Au Palais des Congrès de Yaoundé, du 18 au 20 août 2026, le FGI Cameroun 2026 réunit décideurs publics, régulateurs et opérateurs autour d'une question qui dépasse la simple connectivité : comment faire circuler la donnée administrative sans la fragmenter davantage. Organisé par le Ministère des Postes et Télécommunications, sous le haut patronage du Premier ministre, chef du Gouvernement, le forum place son édition 2026 sous un thème sans détour, de la fragmentation à l'interopérabilité, en faisant de la donnée le socle des infrastructures publiques numériques du pays. L'enjeu, martelé dès l'ouverture, dépasse la sphère technique. Il engage la souveraineté nationale. Format hybride, présentiel et en ligne, le forum rassemble administrations, régulateurs, secteur privé, communauté technique et société civile autour d'une même table.

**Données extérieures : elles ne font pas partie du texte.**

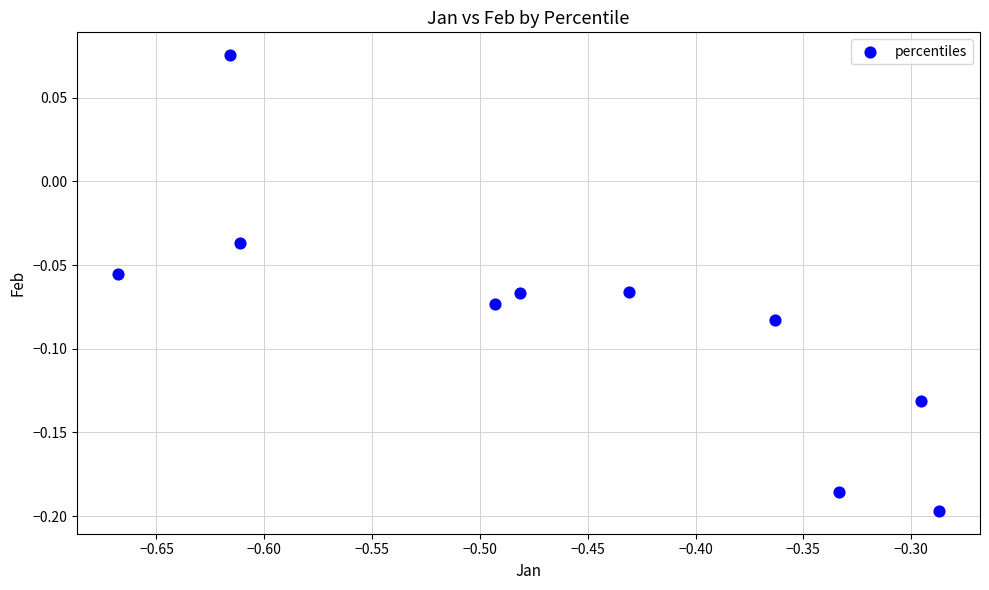

What is the range of X values (max minus min)?

0.4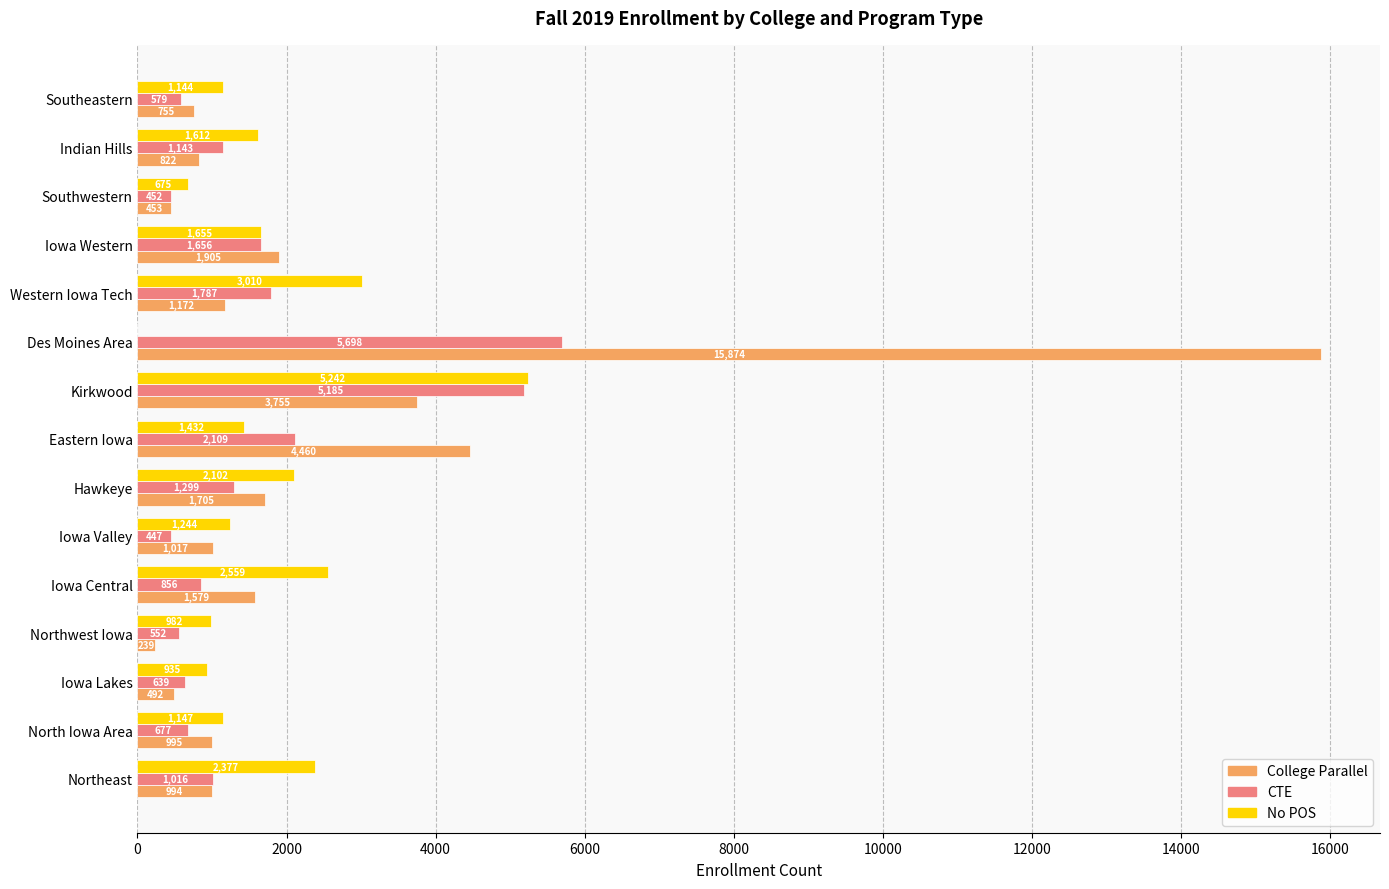

What is the greatest value displayed?

15874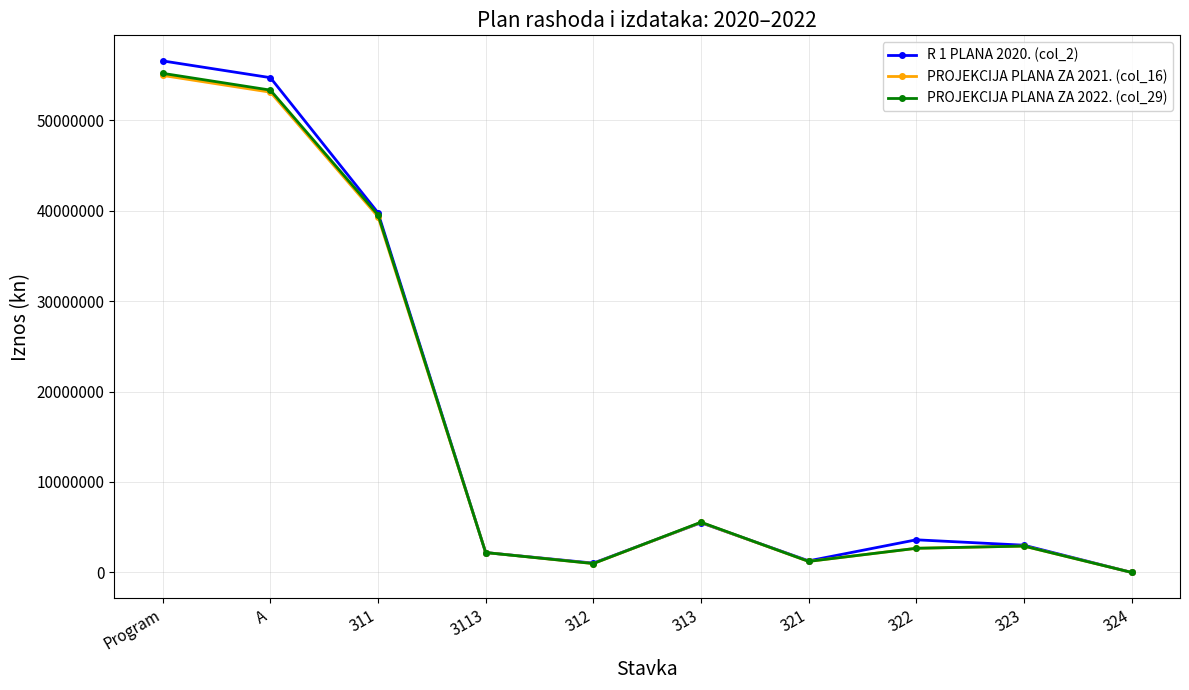

What is the greatest value displayed?

56555362.4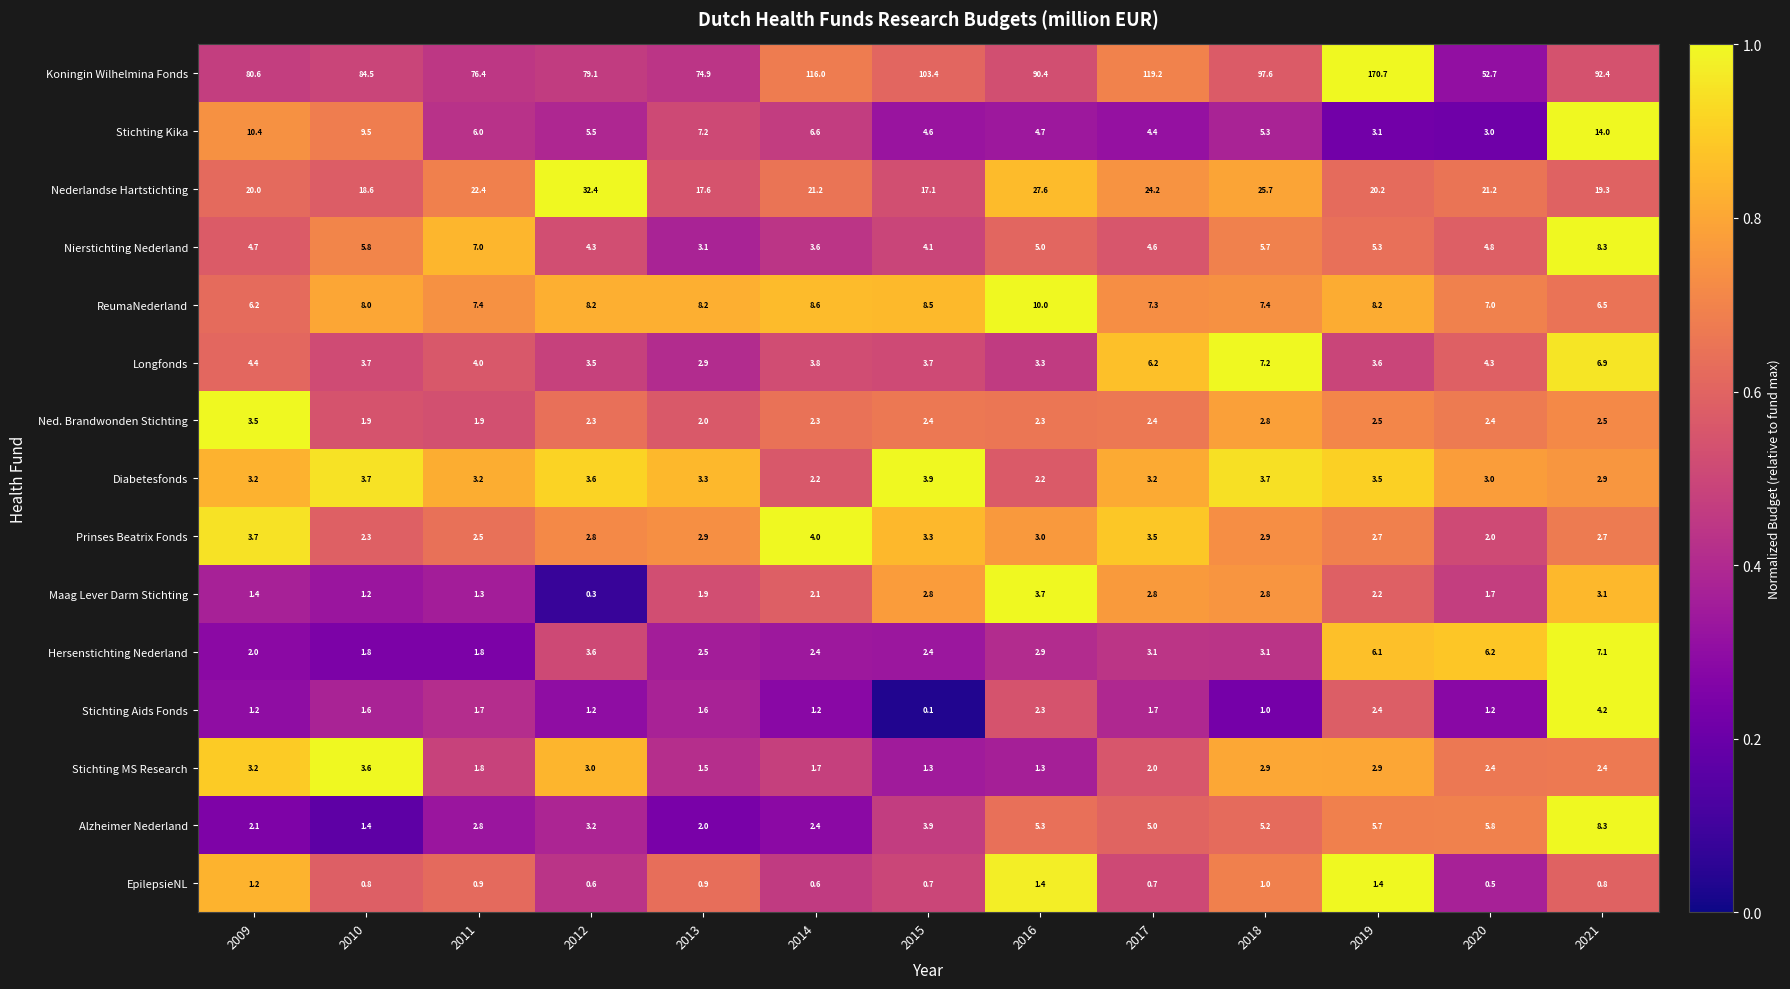

What is the average value of the Nederlandse Hartstichting series?

22.1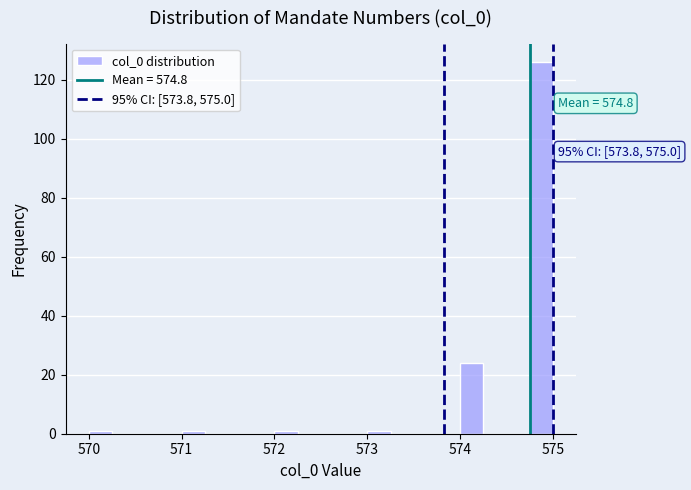

Around what value on the x-axis is the tallest bar? Give the approximate position of its centre, as read against the axis.

574.9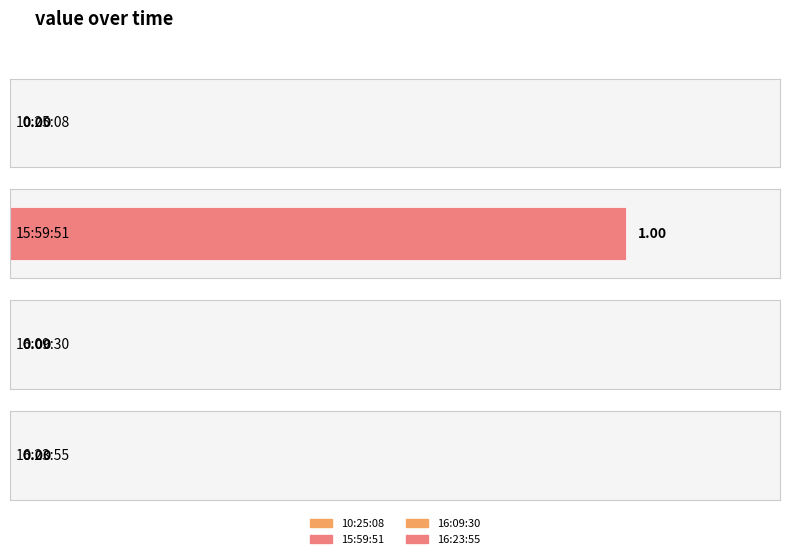

Are the bars grouped side by side (vs. stacked)?

No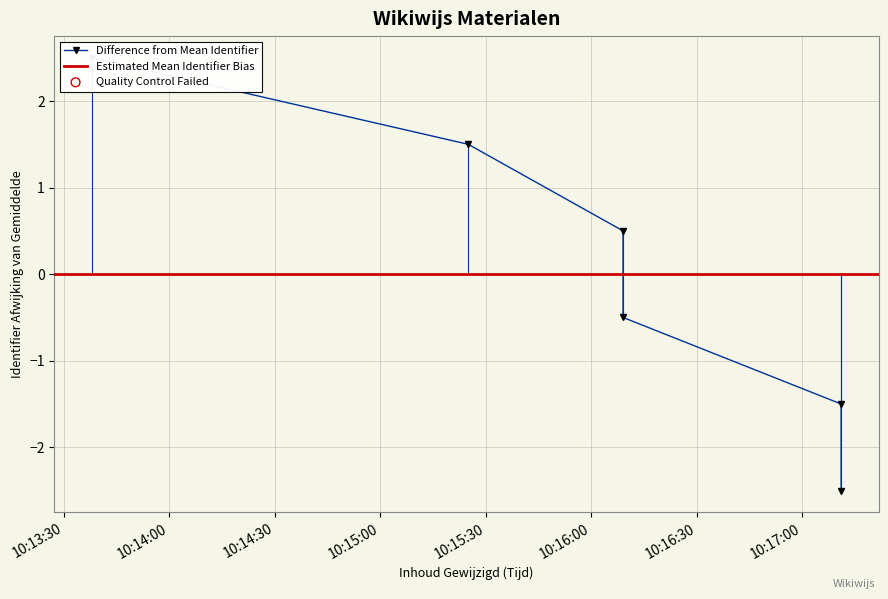

What is the change in value from 2024-01-19 10:17:11 to 2024-01-19 10:16:09?

+3.0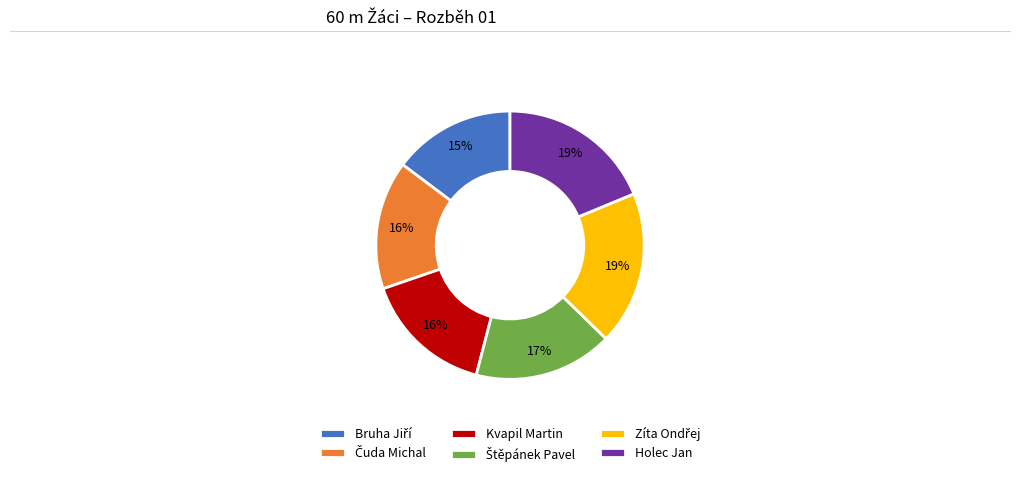

Is it true that Kvapil Martin is 16% of the pie?

True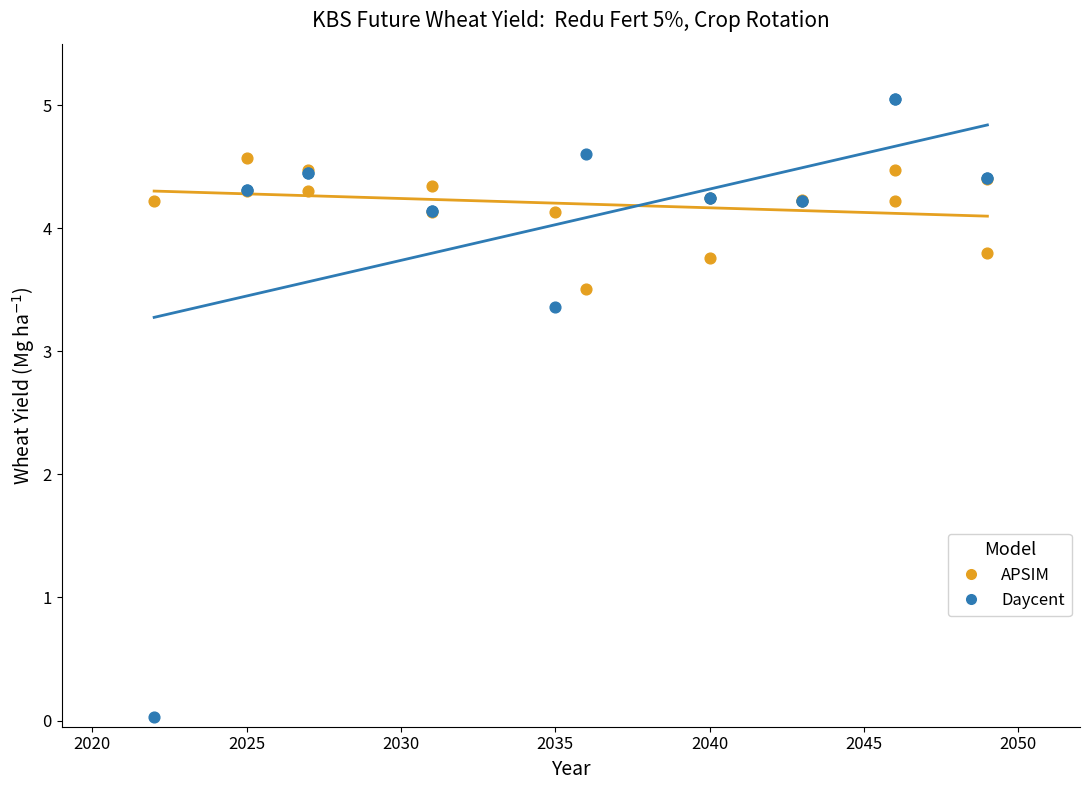

Which series has the largest Y range (max minus min)?

Daycent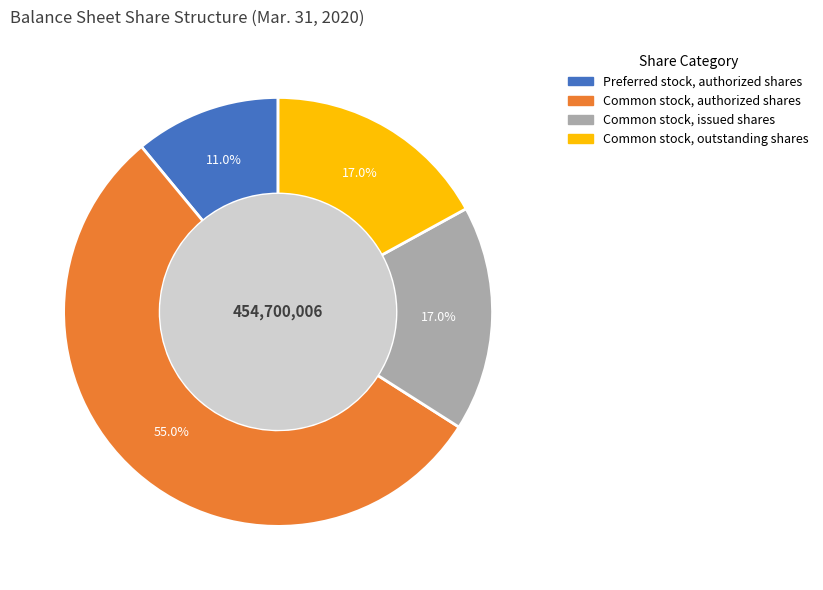

Is it true that Common stock, authorized shares is 45% of the pie?

False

La réponse tient dans le concept d'infrastructures publiques numériques, des rails invisibles comparables aux routes ou au réseau électrique. Trois piliers structurent ce modèle. Une identité numérique nationale, unique et vérifiable. Des paiements interopérables entre le Trésor public et les solutions de mobile money. Un bus d'échange de données reliant les administrations via des protocoles standardisés. L'initiative internationale 50 in 5, portée par Co Develop, accompagne déjà cinquante pays vers ce type d'architecture, tandis que le système Trembita, inspiré de l'estonien X Road, a maintenu des services publics ukrainiens en fonctionnement durant la crise. S'arrimer à ces standards, telle est l'ambition camerounaise. Un futur cadre national d'interopérabilité, en discussion au forum, entend connecter identité, santé, fiscalité, un chantier que le dossier ECONUMA sur la souveraineté numérique et la fiscalité territoriale 2026 met en perspective. L'événement parallèle FGI Femmes Cameroun 2026, en écho, examine l'accès des femmes aux compétences numériques.

 

Cette architecture logicielle resterait théorique sans un socle physique résilient. CAMTEL occupe cette place au FGI Cameroun 2026. Sa présence associe une visibilité institutionnelle appuyée, une équipe commerciale mobilisée auprès des décideurs publics et privés, et un accès Wi-Fi gratuit offert à l'ensemble des participants du Palais des Congrès. La directrice générale de l'entreprise, Judith Yah Sunday épouse Achidi, a résumé cette mutation dès la cérémonie d'ouverture, le 18 août 2026 : « Connecter le Cameroun, c'est désormais aussi connecter les infrastructures, les données, les services et les opportunités. » L'entreprise met en avant son réseau national de fibre optique et son centre de données de Zamengoe, deux actifs qui conditionnent l'hébergement souverain de la donnée publique face aux offres du cloud international, un chantier que le dossier ECONUMA sur les défis de la connectivité numérique suit de près. Sans haute disponibilité du réseau, aucun service public numérique ne tient debout.

L'interopérabilité, cependant, ne se confond pas avec un accès sans limite aux informations des citoyens. Les échanges entre administrations supposent un chiffrement systématique, une anonymisation des données sensibles et une traçabilité de chaque consultation. L'ANTIC et l'Agence de régulation des télécommunications, dotée d'un budget de 77,5 milliards de francs CFA pour 2026, en assurent la supervision. Une gouvernance robuste protège autant qu'elle connecte. Le forum se referme sur une feuille de route destinée au Gouvernement. Un prochain rendez-vous suivra, le Salon E-Gov'A, prévu du 14 au 16 octobre 2026 à Yaoundé. Parmi les priorités qui s'annoncent pour l'après forum figurent l'adoption formelle d'un cadre national d'interopérabilité et l'intégration de la sécurité dès la conception dans chaque projet d'e-gouvernance. Reste à savoir si ces recommandations franchiront, cette fois, le pas de la mise en œuvre budgétaire.